Jonas começou a bater no menino, até que foram apartar. Eunice já desmaiada no chão da sala, Jonas possesso sendo segurado por três homens, espumando, debatia-se e escutava o filho a declamar pela cozinha:
— Nel mezzo del cammin di nostra vita, Mi ritrovai per una selva oscura!
Os primos tiraram Jonas dali, levaram-no para um quarto, deram-lhe água e o abanaram, deitaram Eunice numa cama e ficaram observando Renato, na cadeira de balanço, para lá e para cá, com os olhos mortos mas arregalados, catatônico, murmurando versos românticos, simbolistas, parnasianos, medievais, gregos, latinos e modernos. Alguns até pareciam ser originais.
Quando perguntaram a Jonas o que deveria ser feito, ele disse:
— Chamem o Pastor Ademilson.
O Pastor chegou uma hora depois. Tocou a campainha, quando abriram a porta, viram que ele veio acompanhado de um grupo de oração: cinco pessoas, todas de branco.
— Boa noite. Onde está o rapaz?
Apontaram para Renato e o pastor foi em direção a ele. Carregava uma maleta que pôs em cima da mesa da sala: retirou de dentro uma Bíblia, um crucifixo, óleo santo e água benta. Ungiu todos do grupo com o óleo na testa e pediu que somente eles e o garoto ficassem no quarto. Todo o resto deveria sair.
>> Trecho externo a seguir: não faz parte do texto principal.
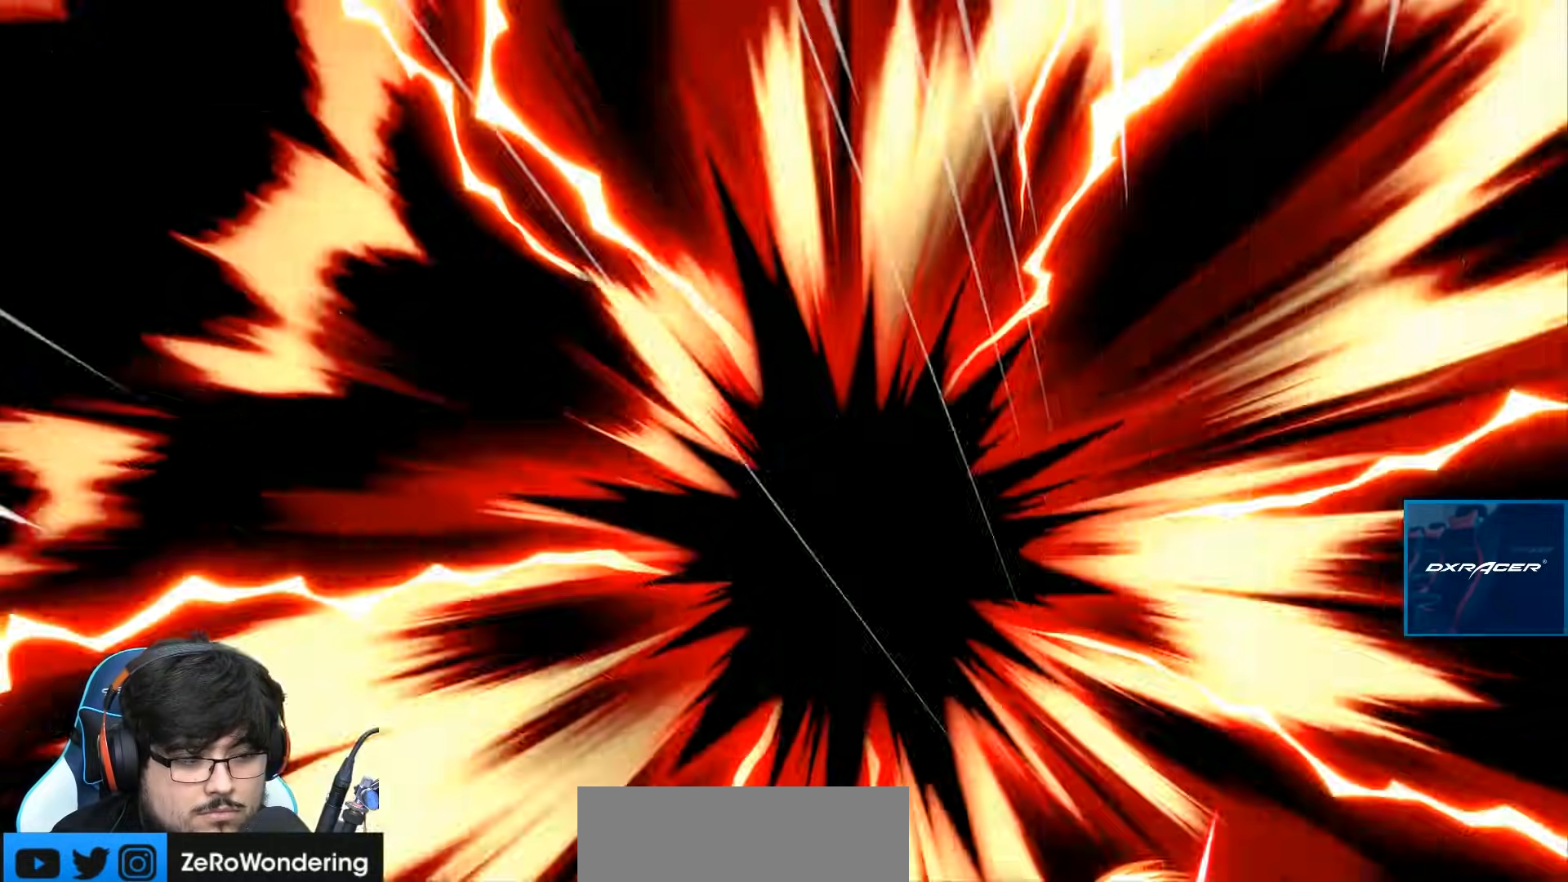
{"dt_ms": 500, "buttons": ["X"], "left_stick": "center", "right_stick": "center", "events": [[367, "X", "down"], [483, "left_stick", "center"]]}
Alta noite, quarto envolto em trevas, a lua brilhava no céu como uma bacia de prata. O grupo começou a orar em uníssono, num cântico, e o Pastor observou Renato de perto. Não se movia — só a boca sussurrava versos soltos e ininteligíveis.
— Preparem-se. Ele está tomado pelo inimigo.
De repente, aspergiu água santa em cima do endemoniado. Automaticamente ele se retorceu por inteiro, braços para trás, pernas de curupira, rosto torto como se tivesse tido um AVC. Abriu a boca e dela ouviu-se um som gutural e profundo:
— O coração do Poeta é um hospital…
— Tapem os ouvidos, irmãos, todos vocês! E continuem a orar!
— Onde morreram todos os doentes!
— O Sangue de Cristo te compele! — dizia o pastor, jogando água benta, mãos postas em oração constante.
— Ó meu ódio, meu ódio majestoso — Renato jogou-se da cadeira, rastejava-se no chão, como lagarto, língua preta para fora, olhos revirados — Meu ódio santo e puro e benfazejo!
— Continuem, não parem, não parem!
— Sangue de Cristo tem poder!
— Retira-te, Satanás!
— Livrai-nos de toda poesia, ó Senhor!
Renato penetrava seus olhos negros em cada um dos membros do grupo de oração — eles se tremiam, arrepiados de cima a baixo.
— Eu sou um cemitério odiado da lua… — a voz era como faca raspando na pedra, agulha costurando os ouvidos.
— Este é um demônio fortíssimo! Aguentem firme!
— Onde como remorsos se arrastam os vermes…
— Ordeno que saia, em nome do Senhor!
— Que perseguem sempre os meus mortos mais queridos!
Houve contenda e houve tormenta. Foi verso para um lado, sermão para o outro, gritaria, chororô, histeria, bagunça, barulheira e quebra-quebra. O Pastor saiu do quarto horas depois, dia amanhecido, todo suado, camiseta rasgada. Os pais esperavam do lado de fora, cara inchada de tanto chorar.
— E então, pastor?
— Preciso pedir perdão a vocês, meus irmãos. Eu fiz tudo o que eu pude. O demônio da poesia é muito forte dentro dele.
Voltaram a chorar, puxavam os cabelos, destruídos; Jonas sentou no chão, a esposa de Estevão consolava Eunice.
— O que faremos?
Depois de muita discussão, ventilaram uma ideia: hospício. Diriam que ele sofria de esquizofrenia ou algo do tipo e o levariam para o internamento. Jonas não conseguiria conviver na mesma casa que um filho poeta e Eunice, de tanto escutar os versos, já sabia até contar as tônicas de um decassílabo heróico.
— Eu conheço uma casa que aceita poetas. Já trataram os Irmãos Campos, Paulo Leminski, Adrilles Jorge e até Bráulio Bessa — disse um dos convidados.
Logo depois chegaram os enfermeiros e levaram Renato embora numa camisa de força.
Dizem que está internado até hoje no Lar Bruno Tolentino para Poetas Loucos. Vez ou outra Eunice vai lá lhe fazer uma visita. Jonas não quer nem ouvir falar do filho. No entanto, ficou sabendo que mesmo no hospital Renato escreveu uma gigantesca epopéia, toda em fluxo de consciência, tratando da Batalha dos Guararapes, adaptando a métrica homérica à
língua portuguesa, mas utilizando uma linguagem moderna, típica da poesia contemporânea de alto nível. O lançamento do livro acontecerá na próxima semana. Ângelo Monteiro e Carlos Nejar já confirmaram presença.